We ask God to give the married “wisdom and devotion” in their common life that each may be to the other “a strength in need, a counselor in perplexity, a comfort in sorrow, and a companion in joy.” Get it? We are supposed to minister to each other in strengthening ways. And this intensifies when we ask God to give us grace, so that when we hurt each other, we may “recognize [our] faults and seek each other’s forgiveness” — and God’s. We are supposed to be ministers of absolution and mercy! We are supposed to be priests to each other!

Okay. We minister to each other, and our kids.
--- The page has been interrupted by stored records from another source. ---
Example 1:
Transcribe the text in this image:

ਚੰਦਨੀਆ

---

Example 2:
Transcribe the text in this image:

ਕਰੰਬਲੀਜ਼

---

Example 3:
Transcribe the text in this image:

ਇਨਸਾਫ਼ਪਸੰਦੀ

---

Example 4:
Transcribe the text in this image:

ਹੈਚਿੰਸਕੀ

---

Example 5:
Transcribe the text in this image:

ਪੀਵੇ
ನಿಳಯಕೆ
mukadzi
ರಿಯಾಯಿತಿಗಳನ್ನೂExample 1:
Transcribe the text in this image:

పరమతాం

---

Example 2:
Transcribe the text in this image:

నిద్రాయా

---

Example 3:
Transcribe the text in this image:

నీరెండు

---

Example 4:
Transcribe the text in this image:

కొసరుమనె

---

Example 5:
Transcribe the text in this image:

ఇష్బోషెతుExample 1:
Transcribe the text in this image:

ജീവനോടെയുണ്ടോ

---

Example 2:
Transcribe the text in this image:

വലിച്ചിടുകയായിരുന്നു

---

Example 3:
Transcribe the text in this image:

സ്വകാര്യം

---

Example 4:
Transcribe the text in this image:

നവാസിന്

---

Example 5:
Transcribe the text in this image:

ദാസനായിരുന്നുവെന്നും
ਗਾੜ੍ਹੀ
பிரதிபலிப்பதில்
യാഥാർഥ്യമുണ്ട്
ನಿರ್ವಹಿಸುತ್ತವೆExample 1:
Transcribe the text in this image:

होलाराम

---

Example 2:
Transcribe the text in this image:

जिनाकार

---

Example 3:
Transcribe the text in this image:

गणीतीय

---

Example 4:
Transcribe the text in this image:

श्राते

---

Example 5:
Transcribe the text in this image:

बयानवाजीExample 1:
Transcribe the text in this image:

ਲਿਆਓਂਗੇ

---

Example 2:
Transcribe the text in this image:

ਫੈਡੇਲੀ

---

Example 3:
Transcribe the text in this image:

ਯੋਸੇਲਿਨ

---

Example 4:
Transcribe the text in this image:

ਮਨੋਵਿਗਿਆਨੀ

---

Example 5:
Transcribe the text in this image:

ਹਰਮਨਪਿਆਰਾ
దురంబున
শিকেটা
But there is more!

We ask God to make our lives together “a sign of Christ’s love” to this sinful and broken world. How is this supposed to happen? Well, as the prayer indicates, when our oneness cannot be broken, we are a sign that unity of spirit is greater than the world’s estrangement — that our forgiveness of each other is greater than sin and guilt — that our joy together is greater than the despair that engulfs the world. Have you ever thought of your marriage as a sign to others? Have you ever seen your marriage as a tool of evangelism? Have you ever seen your marriage as an evidence for the truth of the Gospel? This is what God wants your marriage to be! And this what we ask him to make it!

In one of our prayers we ask God to give us such fulfillment in our mutual affection that we may reach out in love and concern for others. Did you get that? We ask God to give us joy in our love that our marriage is no longer our main concern: such a joy empowers us to grow outside of ourselves and to overflow in love and care for others. And this kind of love reflects the love of Christ himself.

When I used to officiate at weddings, I would say to the couple, “It takes 25 years to get married.” And it is true. No one gets married in an instant, any more than one becomes a person in an instant. We must grow into it. But the glorious good news is that God created marriage, created us for marriage, creates us through our marriage, and wants our marriage to shine as a light to His world.

Let’s thank him for this gift by renewing our vows now.

The Rt. Rev. James M. Stanton is the retired Bishop of Dallas.